---------- Selected excerpt ----------

BigRoll Beaufort brings week of heavy lift ops to Waalhaven

BigRoll Beaufort brings week of heavy lift ops to Waalhaven

Lifting heavy in Waalhaven RPPC

Since the end of last month when BigRoll Beaufort sailed into the Port of Rotterdam heavy lift operations have been taking place at the at Steinweg Pier 6 in the Waalhaven. Four floating sheerlegs from Bonn & Mees and HEBO Maritiemservice, each with six to eight employees, have been active for a whole week.

Bonn & Mees and HEBO Maritiemservice were commissioned by the RensenDriessen shipyard in Zwijndrecht, to unload a total of 14 ship hulls.

“Saving the heaviest load for last,” says Peter Leenheer, managing director of Bonn & Mees. “These are the largest ships, one of which is 135 meters long and 17.5 meters wide. The hull weighs eighteen hundred tons,” he said.

Leenheer further noted that the company unloaded the cargo on Friday November 4, marking it the third such job Bonn & Mees have completed for RensenDriessen.

----------

Write what comes next in the article about the BigRoll Beaufort heavy lift work in the Waalhaven, picking up after its last sentence. The records have nothing to do with this.

---------- Records ----------

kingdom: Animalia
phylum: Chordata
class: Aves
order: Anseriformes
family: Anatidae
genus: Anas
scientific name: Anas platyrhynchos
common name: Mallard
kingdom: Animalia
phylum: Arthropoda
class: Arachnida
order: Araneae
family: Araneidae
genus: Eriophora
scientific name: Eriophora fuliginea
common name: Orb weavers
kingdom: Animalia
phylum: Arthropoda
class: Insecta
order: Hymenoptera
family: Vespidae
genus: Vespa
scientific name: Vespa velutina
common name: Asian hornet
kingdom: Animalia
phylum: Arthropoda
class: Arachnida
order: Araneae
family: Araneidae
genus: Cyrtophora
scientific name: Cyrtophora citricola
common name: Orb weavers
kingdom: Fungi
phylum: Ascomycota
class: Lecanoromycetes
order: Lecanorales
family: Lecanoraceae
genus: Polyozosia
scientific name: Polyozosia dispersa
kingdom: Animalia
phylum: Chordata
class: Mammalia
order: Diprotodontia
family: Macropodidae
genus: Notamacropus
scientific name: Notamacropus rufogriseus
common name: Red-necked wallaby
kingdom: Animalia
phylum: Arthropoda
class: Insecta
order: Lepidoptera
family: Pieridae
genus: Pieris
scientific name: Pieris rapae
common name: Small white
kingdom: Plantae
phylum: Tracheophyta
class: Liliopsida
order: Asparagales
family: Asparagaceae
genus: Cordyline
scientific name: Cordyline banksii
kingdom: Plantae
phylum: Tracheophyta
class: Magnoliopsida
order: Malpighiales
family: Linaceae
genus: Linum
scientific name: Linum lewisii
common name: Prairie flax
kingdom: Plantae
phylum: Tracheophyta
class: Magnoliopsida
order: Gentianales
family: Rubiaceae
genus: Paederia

----------

_Response to the exercise_.
Port of Rotterdam’s versatility

The shipment demonstrates the strength of the port of Rotterdam, says Twan Romeijn. Business Manager Breakbulk & Offshore at Port of Rotterdam. “It also shows that we have everything here to carry out such a project: of course the floating sheerlegs from Bonn & Mees and HEBO Maritiemservice, the deep and wide water at the Steinweg site and all maritime & logistics service providers that are needed. The HLPC is truly a unique segment within the entire breakbulk segment. We are therefore really proud of such unique projects in Rotterdam. Last month we welcomed the Sun Rise with 13 hulls, now 14 hulls on the Rolldock Beaufort and another shipment is planned for February 2023!”

The Port Coordination Center (HCC) is of course closely involved in the project on behalf of the Port of Rotterdam Authority. “They had to approve the mooring plan, and they see to it that everything is safe and well organised.”

After unloading, the hulls go to shipyards in the Drechtsteden, where the ships are completed. “A small number of these ships always sail to the yard with a tugboat and a pusher boat,” Leenheer indicates.

Matador 3 set for technical refit before the new job

Bonn & Mees is made aware of the transport long before the ship with the hulls leaves China. “Then you also know that you have 45 days for all the preparations. You never know exactly because of the weather conditions,” Leenheer said.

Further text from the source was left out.